With getting your health and weight on track you are also going to need to work on your organizational skills, with a potential promotion in the near future you are going to have to make sure all your ducks are in a row to keep your family and your career in order. I know that it will all fall into place once you get the ball rolling. This is the year to step out of your comfort zone, face your fears head on and overcome them all and prove to everyone, mostly yourself, that you deserve to have good things come your way. This is the year that you finally stand up and say "hey, look at me, look what I can do!" and everyone listens.
Don't down play yourself, you have major talents and ambitions and you can do totally awesome things. I have complete faith in everything you are setting out to do this year, and hey maybe when you read this next year you will giggle at the three races you had planned when you look back and see that it has been more than that, and that little 5k Lansing River Run turned into a half marathon.
You go girl! I have all the confidence in the world that you are going to take on 2011 and win big!
I am so proud of you!
Love,
Carrie

Wednesday, January 5, 2011

The Power of ONE- Check In

Hey remember me? I know it has been awhile. Life has been crazy (and fun) lately and I have been away, but I am back now and ready for the new year. Which is perfect because this is the beginning of a new challenge over at the Sisterhood, well actually it started last week but I was off the grid so to speak, soaking in the sun in Florida and I didn't have the chance to check in.
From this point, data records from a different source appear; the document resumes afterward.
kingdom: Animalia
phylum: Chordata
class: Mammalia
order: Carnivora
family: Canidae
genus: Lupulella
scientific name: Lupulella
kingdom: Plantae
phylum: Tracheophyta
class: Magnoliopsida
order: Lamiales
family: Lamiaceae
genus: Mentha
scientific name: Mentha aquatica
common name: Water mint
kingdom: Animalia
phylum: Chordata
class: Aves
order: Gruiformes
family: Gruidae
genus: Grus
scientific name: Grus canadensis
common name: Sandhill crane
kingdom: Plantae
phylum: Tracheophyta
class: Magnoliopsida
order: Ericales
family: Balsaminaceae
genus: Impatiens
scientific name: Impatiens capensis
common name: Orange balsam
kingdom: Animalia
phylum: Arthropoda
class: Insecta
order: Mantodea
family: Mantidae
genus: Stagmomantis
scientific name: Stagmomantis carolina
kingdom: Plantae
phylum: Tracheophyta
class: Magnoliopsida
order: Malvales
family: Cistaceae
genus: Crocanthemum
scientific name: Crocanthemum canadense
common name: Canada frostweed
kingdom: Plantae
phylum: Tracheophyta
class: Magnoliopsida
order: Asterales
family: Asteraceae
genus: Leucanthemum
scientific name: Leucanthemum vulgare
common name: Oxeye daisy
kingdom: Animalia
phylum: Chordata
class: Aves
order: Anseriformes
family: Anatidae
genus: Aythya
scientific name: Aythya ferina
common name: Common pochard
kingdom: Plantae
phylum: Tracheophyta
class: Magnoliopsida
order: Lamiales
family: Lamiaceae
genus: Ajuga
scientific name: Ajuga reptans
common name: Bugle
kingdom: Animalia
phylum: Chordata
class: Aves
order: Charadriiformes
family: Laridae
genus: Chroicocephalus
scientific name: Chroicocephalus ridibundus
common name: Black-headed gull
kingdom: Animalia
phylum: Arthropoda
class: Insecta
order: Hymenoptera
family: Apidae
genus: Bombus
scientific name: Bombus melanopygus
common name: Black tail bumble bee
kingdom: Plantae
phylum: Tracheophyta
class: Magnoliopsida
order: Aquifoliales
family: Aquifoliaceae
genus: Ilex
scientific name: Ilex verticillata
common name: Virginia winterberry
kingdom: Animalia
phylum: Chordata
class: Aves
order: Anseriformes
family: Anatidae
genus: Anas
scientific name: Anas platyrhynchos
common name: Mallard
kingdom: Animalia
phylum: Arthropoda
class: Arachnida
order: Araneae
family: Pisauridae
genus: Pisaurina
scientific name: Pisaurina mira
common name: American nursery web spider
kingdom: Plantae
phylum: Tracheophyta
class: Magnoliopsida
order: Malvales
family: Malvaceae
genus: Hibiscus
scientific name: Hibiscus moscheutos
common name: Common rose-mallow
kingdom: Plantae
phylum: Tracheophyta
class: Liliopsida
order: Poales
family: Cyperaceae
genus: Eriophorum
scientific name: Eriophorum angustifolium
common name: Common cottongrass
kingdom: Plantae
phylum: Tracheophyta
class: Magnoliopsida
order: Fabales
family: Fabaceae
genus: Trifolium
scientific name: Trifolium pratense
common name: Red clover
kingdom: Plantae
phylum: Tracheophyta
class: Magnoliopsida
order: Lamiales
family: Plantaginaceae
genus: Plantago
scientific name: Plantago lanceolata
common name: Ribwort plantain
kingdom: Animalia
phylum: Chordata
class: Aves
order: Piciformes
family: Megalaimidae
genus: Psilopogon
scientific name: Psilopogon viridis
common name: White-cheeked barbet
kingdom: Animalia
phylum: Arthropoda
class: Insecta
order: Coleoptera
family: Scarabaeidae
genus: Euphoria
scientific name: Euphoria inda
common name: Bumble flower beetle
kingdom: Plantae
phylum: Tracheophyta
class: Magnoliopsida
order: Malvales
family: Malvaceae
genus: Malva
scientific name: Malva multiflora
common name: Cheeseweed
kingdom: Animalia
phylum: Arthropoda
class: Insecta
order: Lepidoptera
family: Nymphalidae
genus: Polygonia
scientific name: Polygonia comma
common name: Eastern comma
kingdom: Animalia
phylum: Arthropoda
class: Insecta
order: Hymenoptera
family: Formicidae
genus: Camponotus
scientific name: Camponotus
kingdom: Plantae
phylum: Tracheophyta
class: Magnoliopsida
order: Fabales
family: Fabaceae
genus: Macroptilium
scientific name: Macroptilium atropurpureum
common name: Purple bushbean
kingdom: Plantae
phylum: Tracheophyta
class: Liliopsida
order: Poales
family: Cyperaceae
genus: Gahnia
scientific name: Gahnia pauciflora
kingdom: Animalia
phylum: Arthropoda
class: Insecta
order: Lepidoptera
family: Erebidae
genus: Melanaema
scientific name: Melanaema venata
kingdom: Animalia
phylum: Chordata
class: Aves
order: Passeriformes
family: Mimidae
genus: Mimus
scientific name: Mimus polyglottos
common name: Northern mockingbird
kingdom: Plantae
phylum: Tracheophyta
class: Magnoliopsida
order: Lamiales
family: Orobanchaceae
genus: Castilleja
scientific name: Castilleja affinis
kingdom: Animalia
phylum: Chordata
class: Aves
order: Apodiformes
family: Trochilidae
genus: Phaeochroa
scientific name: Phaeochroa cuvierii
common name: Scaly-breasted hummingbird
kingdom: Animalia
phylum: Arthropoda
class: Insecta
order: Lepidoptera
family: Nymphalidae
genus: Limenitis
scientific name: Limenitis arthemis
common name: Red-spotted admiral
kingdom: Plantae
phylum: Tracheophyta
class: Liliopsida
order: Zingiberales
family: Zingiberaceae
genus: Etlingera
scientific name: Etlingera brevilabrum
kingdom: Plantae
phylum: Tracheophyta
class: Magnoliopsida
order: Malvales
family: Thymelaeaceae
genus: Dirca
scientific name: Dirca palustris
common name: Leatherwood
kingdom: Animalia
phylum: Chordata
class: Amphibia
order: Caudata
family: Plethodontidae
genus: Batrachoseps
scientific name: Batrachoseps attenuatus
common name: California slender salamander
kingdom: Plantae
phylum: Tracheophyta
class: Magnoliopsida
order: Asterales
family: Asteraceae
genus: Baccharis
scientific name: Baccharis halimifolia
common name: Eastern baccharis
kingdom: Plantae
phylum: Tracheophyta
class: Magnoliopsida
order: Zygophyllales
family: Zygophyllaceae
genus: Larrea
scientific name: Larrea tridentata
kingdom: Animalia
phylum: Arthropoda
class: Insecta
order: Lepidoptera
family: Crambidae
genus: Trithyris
I was following along in my no cell phone, no internet world. I am really excited for this challenge, it is all about ME. And I can tell you, all about ME doesn't happen very often around these parts. I am a nurturer by nature and so I am the one taking care of everyone else which leaves very little time to take care of me. But I have made it a priority for this challenge and really for this year to make time for me, to take better care of myself so that I can take better care of my family. And I am happy to report that so far so good.
I am, like a lot of people, reluctant to make New Years Resolutions. Sticking with something for an entire year is tough and I tend to shoot for the stars, fall short and then quit. This year I am taking it in smaller doses, starting small so that falling short is not an option. I started running last year and although I am not very fast I am really enjoying it. I find that I can't get on my treadmill anymore just to walk. I get my 5 minute warm up in and then I am ready to up the pace and run. I never thought that would happen to me, but I love it. So part of my NYR is to get a run in at least 5 days a week. It doesn't have to be long or far, my goal is 20 minutes a day and at least 20 miles a month. That would be 240 miles ran at the end of the year. That just sounds impressive to me, but at the same time obtainable. So far I am sticking to it too. Of course it is only 5 days into the new year, but you have to count the small victories as well as the big.
When my husband and I meet several years ago we were both thinner. This year we have both made the commitment of getting back to those sizes. It is nice to have him working with me on this goal and striving for it himself. With that being said, it is time to get down to the nitty gritty with the numbers.
Starting weight: 206.8
Week 1: 205.6
Change: Down 1.2
Goal Weight: Anything in One-derland!
So how did you do this week? Did the New Year celebrations throw you off track? I am happy to report that New Years was good to me, probably because I slept through it. I had a 3am wake up call the next day to get back to cold Michigan from Florida and toasting in the New Year was not an option, but on the plus side either was eating in the new year.
I hope this year finds you happy, healthy and conquering all your challenges for the New Year and a New YOU!.